A turbomáquina é aquela que transfere energia para o fluxo contínuo de um fluido através da ação dinâmica das pás sobre o rotor em rotação, ou que promove a rotação das pás pela energia proveniente do fluido. Em uma turbomáquina, as pás rotativas realizam trabalho positivo ou negativo sobre o fluido, aumentando ou diminuindo sua pressão. A turbomáquina se divide em duas categorias principais: uma é a máquina motora, na qual o fluido absorve energia para aumentar a pressão ou a altura manométrica, como bombas de palhetas e ventiladores; a outra é a máquina motriz, na qual o fluido se expande, reduzindo a pressão ou a altura manométrica, para gerar energia, como turbinas a vapor e turbinas hidráulicas. A máquina motriz é chamada de turbina, e a máquina motora é chamada de máquina de turbina a fluido com pás.

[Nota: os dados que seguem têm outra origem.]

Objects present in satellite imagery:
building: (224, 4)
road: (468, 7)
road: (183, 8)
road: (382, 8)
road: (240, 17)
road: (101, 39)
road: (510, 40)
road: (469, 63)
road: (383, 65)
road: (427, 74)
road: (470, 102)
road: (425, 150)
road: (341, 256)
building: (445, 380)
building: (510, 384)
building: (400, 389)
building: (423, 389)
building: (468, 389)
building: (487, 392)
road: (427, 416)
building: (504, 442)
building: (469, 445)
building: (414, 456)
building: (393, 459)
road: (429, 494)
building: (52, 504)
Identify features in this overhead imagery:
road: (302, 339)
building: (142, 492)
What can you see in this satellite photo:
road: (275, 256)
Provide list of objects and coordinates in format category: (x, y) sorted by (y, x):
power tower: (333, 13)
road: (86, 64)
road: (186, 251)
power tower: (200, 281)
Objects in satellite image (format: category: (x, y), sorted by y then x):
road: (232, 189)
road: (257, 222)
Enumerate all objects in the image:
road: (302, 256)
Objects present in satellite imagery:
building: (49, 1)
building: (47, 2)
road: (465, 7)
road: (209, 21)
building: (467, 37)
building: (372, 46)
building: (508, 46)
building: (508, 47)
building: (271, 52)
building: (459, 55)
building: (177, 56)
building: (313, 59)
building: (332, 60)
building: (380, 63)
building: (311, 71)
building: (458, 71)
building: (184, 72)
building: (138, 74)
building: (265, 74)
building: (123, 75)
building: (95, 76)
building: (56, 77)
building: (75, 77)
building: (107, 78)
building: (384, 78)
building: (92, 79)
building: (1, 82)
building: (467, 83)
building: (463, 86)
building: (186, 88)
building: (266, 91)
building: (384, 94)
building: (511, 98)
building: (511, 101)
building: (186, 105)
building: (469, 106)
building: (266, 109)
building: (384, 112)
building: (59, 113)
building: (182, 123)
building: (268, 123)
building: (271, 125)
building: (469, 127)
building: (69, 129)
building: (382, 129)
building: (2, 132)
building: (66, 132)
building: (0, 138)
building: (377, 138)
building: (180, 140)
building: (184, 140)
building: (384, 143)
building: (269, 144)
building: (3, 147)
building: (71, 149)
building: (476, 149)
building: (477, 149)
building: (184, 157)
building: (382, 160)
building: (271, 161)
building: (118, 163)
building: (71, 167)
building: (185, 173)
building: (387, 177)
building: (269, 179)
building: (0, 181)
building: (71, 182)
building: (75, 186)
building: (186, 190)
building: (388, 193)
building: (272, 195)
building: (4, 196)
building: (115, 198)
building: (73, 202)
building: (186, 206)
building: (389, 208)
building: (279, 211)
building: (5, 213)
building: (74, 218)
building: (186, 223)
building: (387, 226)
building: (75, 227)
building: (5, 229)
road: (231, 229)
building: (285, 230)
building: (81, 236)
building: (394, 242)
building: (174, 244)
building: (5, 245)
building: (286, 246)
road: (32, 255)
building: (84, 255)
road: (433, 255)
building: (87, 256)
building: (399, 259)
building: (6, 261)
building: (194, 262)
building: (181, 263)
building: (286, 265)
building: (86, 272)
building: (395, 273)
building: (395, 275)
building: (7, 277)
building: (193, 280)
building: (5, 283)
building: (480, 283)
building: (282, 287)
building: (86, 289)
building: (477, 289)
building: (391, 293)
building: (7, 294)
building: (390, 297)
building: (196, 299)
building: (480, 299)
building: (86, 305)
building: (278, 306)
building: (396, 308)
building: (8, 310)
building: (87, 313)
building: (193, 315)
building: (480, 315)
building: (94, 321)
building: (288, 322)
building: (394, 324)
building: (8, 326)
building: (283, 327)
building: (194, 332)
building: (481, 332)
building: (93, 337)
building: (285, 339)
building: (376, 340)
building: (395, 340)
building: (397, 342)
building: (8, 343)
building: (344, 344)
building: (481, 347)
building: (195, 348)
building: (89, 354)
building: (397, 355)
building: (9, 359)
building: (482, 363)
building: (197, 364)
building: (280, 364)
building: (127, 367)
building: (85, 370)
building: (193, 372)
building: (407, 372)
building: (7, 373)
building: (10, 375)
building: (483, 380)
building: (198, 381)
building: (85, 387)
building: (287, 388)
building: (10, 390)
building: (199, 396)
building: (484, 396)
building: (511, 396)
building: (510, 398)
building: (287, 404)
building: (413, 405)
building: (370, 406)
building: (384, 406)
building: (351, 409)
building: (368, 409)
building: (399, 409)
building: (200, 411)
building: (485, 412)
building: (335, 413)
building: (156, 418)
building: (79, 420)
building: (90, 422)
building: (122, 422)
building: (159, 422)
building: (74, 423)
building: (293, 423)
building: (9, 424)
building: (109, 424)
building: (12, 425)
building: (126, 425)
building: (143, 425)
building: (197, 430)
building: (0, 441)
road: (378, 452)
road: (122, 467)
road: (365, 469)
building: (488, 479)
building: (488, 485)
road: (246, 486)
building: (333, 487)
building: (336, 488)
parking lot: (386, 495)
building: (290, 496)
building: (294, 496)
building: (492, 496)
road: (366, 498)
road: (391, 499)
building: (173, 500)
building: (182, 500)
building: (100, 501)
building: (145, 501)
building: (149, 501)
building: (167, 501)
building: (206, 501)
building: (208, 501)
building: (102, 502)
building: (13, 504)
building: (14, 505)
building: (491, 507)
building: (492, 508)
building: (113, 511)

De acordo com os diferentes princípios de funcionamento, os ventiladores podem ser classificados em ventiladores de pás e ventiladores volumétricos. Os ventiladores de pás podem ser divididos em ventiladores de fluxo axial, ventiladores centrífugos e ventiladores de fluxo misto. Quanto à pressão, podem ser classificados em sopradores, compressores e ventiladores de exaustão. A norma JB/T2977-92, vigente na indústria mecânica, define: Ventilador: aquele cuja entrada de ar é em condições normais, com pressão de saída (manométrica) inferior a 0,015 MPa; soprador: aquele cuja pressão de saída (manométrica) está entre 0,015 MPa e 0,2 MPa; compressor: aquele cuja pressão de saída (manométrica) é superior a 0,2 MPa.
As principais partes do soprador são: voluta, coletor e impulsor.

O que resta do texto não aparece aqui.